What you are asked to do:
Reproduce the records below exactly, but leave their pictures out of the copy.

Plain-text document sources:
-- -- --
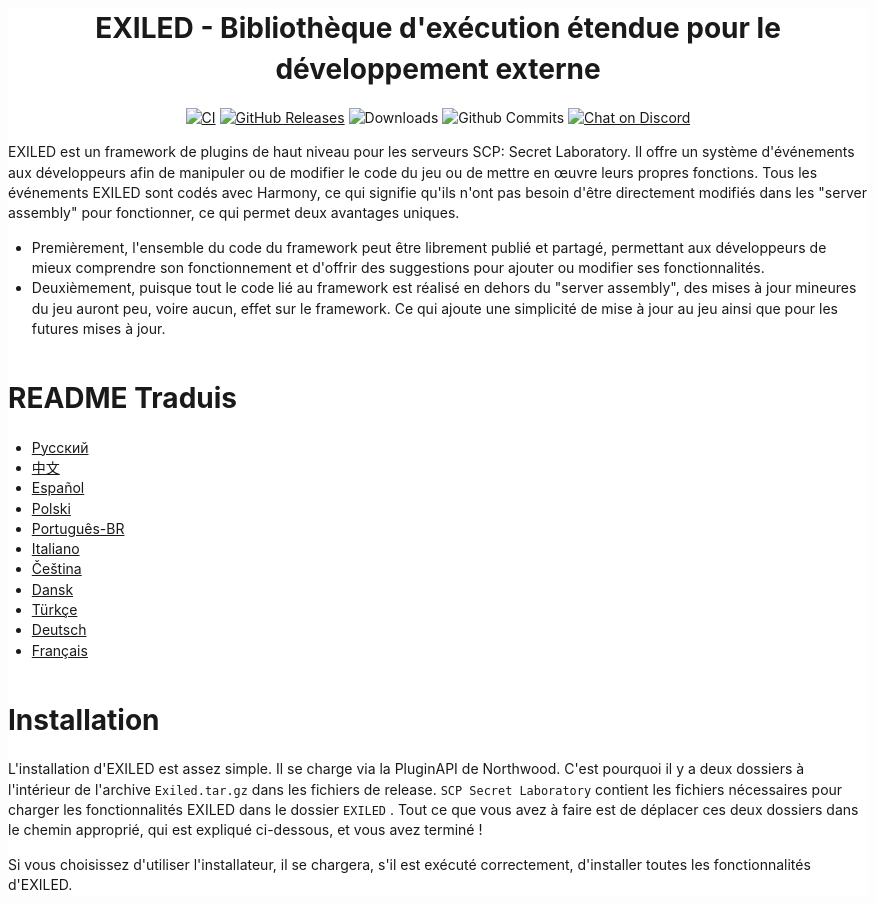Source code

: <h1 align="center">EXILED - Bibliothèque d'exécution étendue pour le développement externe</h1>
<div align="center">
    
[<img src="https://img.shields.io/github/actions/workflow/status/Exiled-Team/EXILED/main.yml?style=for-the-badge&logo=githubactions&label=build" alt="CI"/>](https://github.com/Exiled-Team/EXILED/actions/workflows/main.yml/badge.svg?branch=master)
<a href="https://github.com/Exiled-Team/EXILED/releases"><img src="https://img.shields.io/github/v/release/Exiled-Team/EXILED?display_name=tag&style=for-the-badge&logo=gitbook&label=Release" href="https://github.com/Exiled-Team/EXILED/releases" alt="GitHub Releases"></a>
<img src="https://img.shields.io/github/downloads/Exiled-Team/EXILED/total?style=for-the-badge&logo=github" alt="Downloads">
![Github Commits](https://img.shields.io/github/commit-activity/w/Exiled-Team/EXILED/apis-rework?style=for-the-badge&logo=git)
<a href="https://discord.gg/PyUkWTg">
    <img src="https://img.shields.io/discord/656673194693885975?style=for-the-badge&logo=discord" alt="Chat on Discord">
</a>    

</div>

EXILED est un framework de plugins de haut niveau pour les serveurs SCP: Secret Laboratory. Il offre un système d'événements aux développeurs afin de manipuler ou de modifier le code du jeu ou de mettre en œuvre leurs propres fonctions. Tous les événements EXILED sont codés avec Harmony, ce qui signifie qu'ils n'ont pas besoin d'être directement modifiés dans les "server assembly" pour fonctionner, ce qui permet deux avantages uniques.


 - Premièrement, l'ensemble du code du framework peut être librement publié et partagé, permettant aux développeurs de mieux comprendre son fonctionnement et d'offrir des suggestions pour ajouter ou modifier ses fonctionnalités.
 - Deuxièmement, puisque tout le code lié au framework est réalisé en dehors du "server assembly", des mises à jour mineures du jeu auront peu, voire aucun, effet sur le framework. Ce qui ajoute une simplicité de mise à jour au jeu ainsi que pour les futures mises à jour.

# README Traduis
- [Русский](https://github.com/Exiled-Team/EXILED/blob/master/Localization/README-Русский.md)
- [中文](https://github.com/Exiled-Team/EXILED/blob/master/Localization/README-中文.md)
- [Español](https://github.com/Exiled-Team/EXILED/blob/master/Localization/README-ES.md)
- [Polski](https://github.com/Exiled-Team/EXILED/blob/master/Localization/README-PL.md)
- [Português-BR](https://github.com/Exiled-Team/EXILED/blob/master/Localization/README-BR.md)
- [Italiano](https://github.com/Exiled-Team/EXILED/blob/master/Localization/README-IT.md)
- [Čeština](https://github.com/Exiled-Team/EXILED/blob/master/Localization/README-CS.md)
- [Dansk](https://github.com/Exiled-Team/EXILED/blob/master/Localization/README-DK.md)
- [Türkçe](https://github.com/Exiled-Team/EXILED/blob/master/Localization/README-TR.md)
- [Deutsch](https://github.com/Exiled-Team/EXILED/blob/master/Localization/README-DE.md)
- [Français](https://github.com/Exiled-Team/EXILED/blob/master/Localization/README-FR.md)

# Installation
L'installation d'EXILED est assez simple. Il se charge via la PluginAPI de Northwood. C'est pourquoi il y a deux dossiers à l'intérieur de l'archive ``Exiled.tar.gz`` dans les fichiers de release. ``SCP Secret Laboratory`` contient les fichiers nécessaires pour charger les fonctionnalités EXILED dans le dossier ``EXILED`` . Tout ce que vous avez à faire est de déplacer ces deux dossiers dans le chemin approprié, qui est expliqué ci-dessous, et vous avez terminé !

Si vous choisissez d'utiliser l'installateur, il se chargera, s'il est exécuté correctement, d'installer toutes les fonctionnalités d'EXILED.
-- -- --
Written response:
Source code

: <h1 align="center">EXILED - Bibliothèque d'exécution étendue pour le développement externe</h1>
<div align="center">
    
[<img src="https://img.shields.io/github/actions/workflow/status/Exiled-Team/EXILED/main.yml?style=for-the-badge&logo=githubactions&label=build" alt="CI"/>](https://github.com/Exiled-Team/EXILED/actions/workflows/main.yml/badge.svg?branch=master)
<a href="https://github.com/Exiled-Team/EXILED/releases"><img src="https://img.shields.io/github/v/release/Exiled-Team/EXILED?display_name=tag&style=for-the-badge&logo=gitbook&label=Release" href="https://github.com/Exiled-Team/EXILED/releases" alt="GitHub Releases"></a>
<img src="https://img.shields.io/github/downloads/Exiled-Team/EXILED/total?style=for-the-badge&logo=github" alt="Downloads">
![Github Commits](https://img.shields.io/github/commit-activity/w/Exiled-Team/EXILED/apis-rework?style=for-the-badge&logo=git)
<a href="https://discord.gg/PyUkWTg">
    <img src="https://img.shields.io/discord/656673194693885975?style=for-the-badge&logo=discord" alt="Chat on Discord">
</a>    

</div>

EXILED est un framework de plugins de haut niveau pour les serveurs SCP: Secret Laboratory. Il offre un système d'événements aux développeurs afin de manipuler ou de modifier le code du jeu ou de mettre en œuvre leurs propres fonctions. Tous les événements EXILED sont codés avec Harmony, ce qui signifie qu'ils n'ont pas besoin d'être directement modifiés dans les "server assembly" pour fonctionner, ce qui permet deux avantages uniques.


 - Premièrement, l'ensemble du code du framework peut être librement publié et partagé, permettant aux développeurs de mieux comprendre son fonctionnement et d'offrir des suggestions pour ajouter ou modifier ses fonctionnalités.
 - Deuxièmement, puisque tout le code lié au framework est réalisé en dehors du "server assembly", des mises à jour mineures du jeu auront peu, voire aucun, effet sur le framework. Ce qui ajoute une simplicité de mise à jour au jeu ainsi que pour les futures mises à jour.

# README Traduis
- [Русский](https://github.com/Exiled-Team/EXILED/blob/master/Localization/README-Русский.md)
- [中文](https://github.com/Exiled-Team/EXILED/blob/master/Localization/README-中文.md)
- [Español](https://github.com/Exiled-Team/EXILED/blob/master/Localization/README-ES.md)
- [Polski](https://github.com/Exiled-Team/EXILED/blob/master/Localization/README-PL.md)
- [Português-BR](https://github.com/Exiled-Team/EXILED/blob/master/Localization/README-BR.md)
- [Italiano](https://github.com/Exiled-Team/EXILED/blob/master/Localization/README-IT.md)
- [Čeština](https://github.com/Exiled-Team/EXILED/blob/master/Localization/README-CS.md)
- [Dansk](https://github.com/Exiled-Team/EXILED/blob/master/Localization/README-DK.md)
- [Türkçe](https://github.com/Exiled-Team/EXILED/blob/master/Localization/README-TR.md)
- [Deutsch](https://github.com/Exiled-Team/EXILED/blob/master/Localization/README-DE.md)
- [Français](https://github.com/Exiled-Team/EXILED/blob/master/Localization/README-FR.md)

# Installation
L'installation d'EXILED est assez simple. Il se charge via la PluginAPI de Northwood. C'est pourquoi il y a deux dossiers à l'intérieur de l'archive ``Exiled.tar.gz`` dans les fichiers de release. ``SCP Secret Laboratory`` contient les fichiers nécessaires pour charger les fonctionnalités EXILED dans le dossier ``EXILED`` . Tout ce que vous avez à faire est de déplacer ces deux dossiers dans le chemin approprié, qui est expliqué ci-dessous, et vous avez terminé !

Si vous choisissez d'utiliser l'installateur, il se chargera, s'il est exécuté correctement, d'installer toutes les fonctionnalités d'EXILED.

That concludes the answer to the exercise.